Beim DGB gibt es seit 2018 den Bundesarbeitskreis LSBTTIQQAAP+ (steht für Lesben, Schwule, Bisexuelle, Transgender, Transsexuelle, Intersexuelle, Queer, Questioning, Asexuelle, Alliierte, Pansexuelle), in den die Mitgliedsgewerkschaften Vertreter*innen entsenden. Dort werden Ideen und Strategien entwickelt, die der DGB dann auf Bundesebene angeht. Die LSBTIQ*-Strukturen in den DGB-Bezirken sind verschieden stark ausgeprägt. Im DGB Bundesvorstand spielt die Lobbyarbeit mit Blick auf „queere“ Anliegen eine wichtige Rolle. „Wir müssen die Politik dazu bringen, eine Gesetzeslage zu schaffen, die gerade in der Arbeitswelt Diskriminierung von queeren Menschen verhindert“, betont Reentje. Der DGB bringt sich derzeit beispielweise in den Nationalen Aktionsplan „Queer leben“ der Bundesregierung ein. Darüber hinaus hat sich der Gewerkschaftsbund in einer Stellungnahme zum Entwurf des Selbstbestimmungsgesetzes geäußert. Auch in die Reform des Allgemeinen Gleichbehandlungsgesetzes (AGG) und die Modernisierung des Familienrechts (Stichwort „Verantwortungsgemeinschaft) bringt der DGB betreffende Forderungen ein.

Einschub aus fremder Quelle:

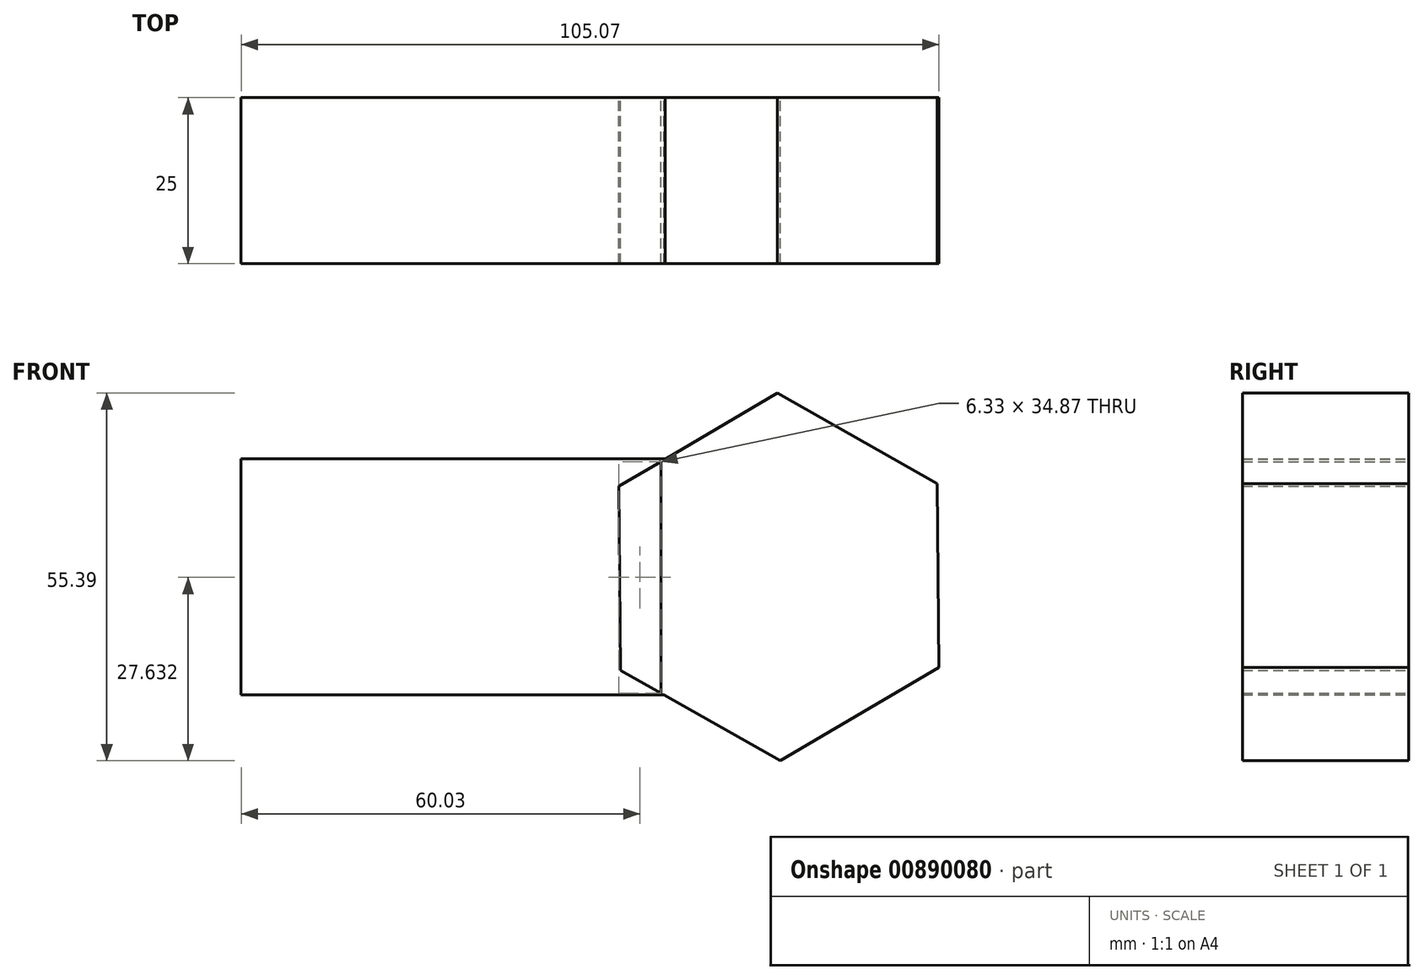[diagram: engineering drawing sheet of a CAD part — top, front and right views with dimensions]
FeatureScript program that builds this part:
annotation { "Feature Type Name" : "Feature", "Feature Type Description" : "" }
export const myFeature = defineFeature(function(context is Context, id is Id, definition is map)
    precondition{}
    {
        {
            var Q0;
            Q0=qCreatedBy(makeId("Front.planeOp"),FACE);
            var sketch = newSketch(context, id + "F0", { "sketchPlane" : qUnion([Q0])});
            skLineSegment(sketch, "E0.bottom", {"start": v(-92.78, 21.12) * mm, "end": v(-29.58, 21.12) * mm});
            skLineSegment(sketch, "E0.top", {"start": v(-92.78, -14.42) * mm, "end": v(-29.58, -14.42) * mm});
            skLineSegment(sketch, "E0.left", {"start": v(-92.78, 21.12) * mm, "end": v(-92.78, -14.42) * mm});
            skLineSegment(sketch, "E0.right", {"start": v(-29.58, 21.12) * mm, "end": v(-29.58, -14.42) * mm});
            skArc(sketch, "E1", {"start": v(-29.58, -14.42) * mm, "mid": v(-11.81, 3.35) * mm, "end": v(-29.58, 21.12) * mm});
            skCircle(sketch, "E2.cCircle", {"center": v(-11.81, 3.35) * mm, "radius": 23.99 * mm, "construction": true});
            skLineSegment(sketch, "E2.0", {"start": v(-12.05, 31.04) * mm, "end": v(12.05, 17.4) * mm});
            skLineSegment(sketch, "E2.1", {"start": v(12.05, 17.4) * mm, "end": v(12.3, -10.3) * mm});
            skLineSegment(sketch, "E2.2", {"start": v(12.3, -10.3) * mm, "end": v(-11.57, -24.35) * mm});
            skLineSegment(sketch, "E2.3", {"start": v(-11.57, -24.35) * mm, "end": v(-35.68, -10.7) * mm});
            skLineSegment(sketch, "E2.4", {"start": v(-35.68, -10.7) * mm, "end": v(-35.92, 16.99) * mm});
            skLineSegment(sketch, "E2.5", {"start": v(-35.92, 16.99) * mm, "end": v(-12.05, 31.04) * mm});
            skPoint(sketch, "E2.0.midPoint", {"position": v(0, 24.22) * mm});
            skSolve(sketch);
        }
        {
            var Q0;
            {var subQ2=sQuery(id+"F0.wireOp",EDGE,"E0.bottom");Q0=makeQuery(id+"F0.imprint","IMPRINT",FACE,{"disambiguationData":[TD([[makeQuery(id+"F0.imprint","IMPRINT",EDGE,{"derivedFrom":subQ2}),-1.0]])]});}
            var Q1;
            {var subQ1=sQuery(id+"F0.wireOp",EDGE,"E2.0");Q1=makeQuery(id+"F0.imprint","IMPRINT",FACE,{"disambiguationData":[TD([[makeQuery(id+"F0.imprint","IMPRINT",EDGE,{"derivedFrom":subQ1}),-1.0]])]});}
            var Q2;
            {var subQ0=sQuery(id+"F0.wireOp",EDGE,"E1");var subQ3=sQuery(id+"F0.wireOp",EDGE,"E2.5");var subQ5=makeQuery(id+"F0.imprint","INTERSECT",VERTEX,{"derivedFrom":[subQ0,subQ3]});Q2=makeQuery(id+"F0.imprint","IMPRINT",FACE,{"disambiguationData":[TD([[makeQuery(id+"F0.imprint","IMPRINT",EDGE,{"disambiguationData":[TD([[subQ5,1.0]])],"derivedFrom":subQ3}),1.0]])]});}
            var Q3;
            {var subQ0=sQuery(id+"F0.wireOp",EDGE,"E1");var subQ3=sQuery(id+"F0.wireOp",EDGE,"E2.3");var subQ5=makeQuery(id+"F0.imprint","INTERSECT",VERTEX,{"derivedFrom":[subQ0,subQ3]});Q3=makeQuery(id+"F0.imprint","IMPRINT",FACE,{"disambiguationData":[TD([[makeQuery(id+"F0.imprint","IMPRINT",EDGE,{"disambiguationData":[TD([[subQ5,-1.0]])],"derivedFrom":subQ3}),1.0]])]});}
            var Q4;
            {var subQ0=sQuery(id+"F0.wireOp",EDGE,"E2.5");var subQ1=sQuery(id+"F0.wireOp",EDGE,"E0.right");var subQ2=makeQuery(id+"F0.imprint","INTERSECT",VERTEX,{"derivedFrom":[subQ1,subQ0]});Q4=makeQuery(id+"F0.imprint","IMPRINT",FACE,{"disambiguationData":[TD([[makeQuery(id+"F0.imprint","IMPRINT",EDGE,{"disambiguationData":[TD([[subQ2,-1.0]])],"derivedFrom":subQ1}),1.0]])]});}
            extrude(context, id + "F1", {"entities" : qUnion([Q0, Q1, Q2, Q3, Q4]), "depth" : 25 * mm, "offsetDistance" : 25 * mm});
        }
    });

„Diskriminierung aufgrund der geschlechtlichen Identität oder sexuellen Orientierung hat weder in der Arbeitswelt noch sonst wo Platz. Der DGB steht Seite an Seite mit der LSBTIQ*-Community", so Anja Piel, DGB-Vorstandsmitglied.

Der Berlin-Brandenburger Arbeitskreis Queer von ver.di im Gespräch mit Berlins regierendem Bürgermeister Kai Wegener (CDU, 4.v.l.) auf dem lesbisch-schwulen Stadtfest in Berlin (15.07.23)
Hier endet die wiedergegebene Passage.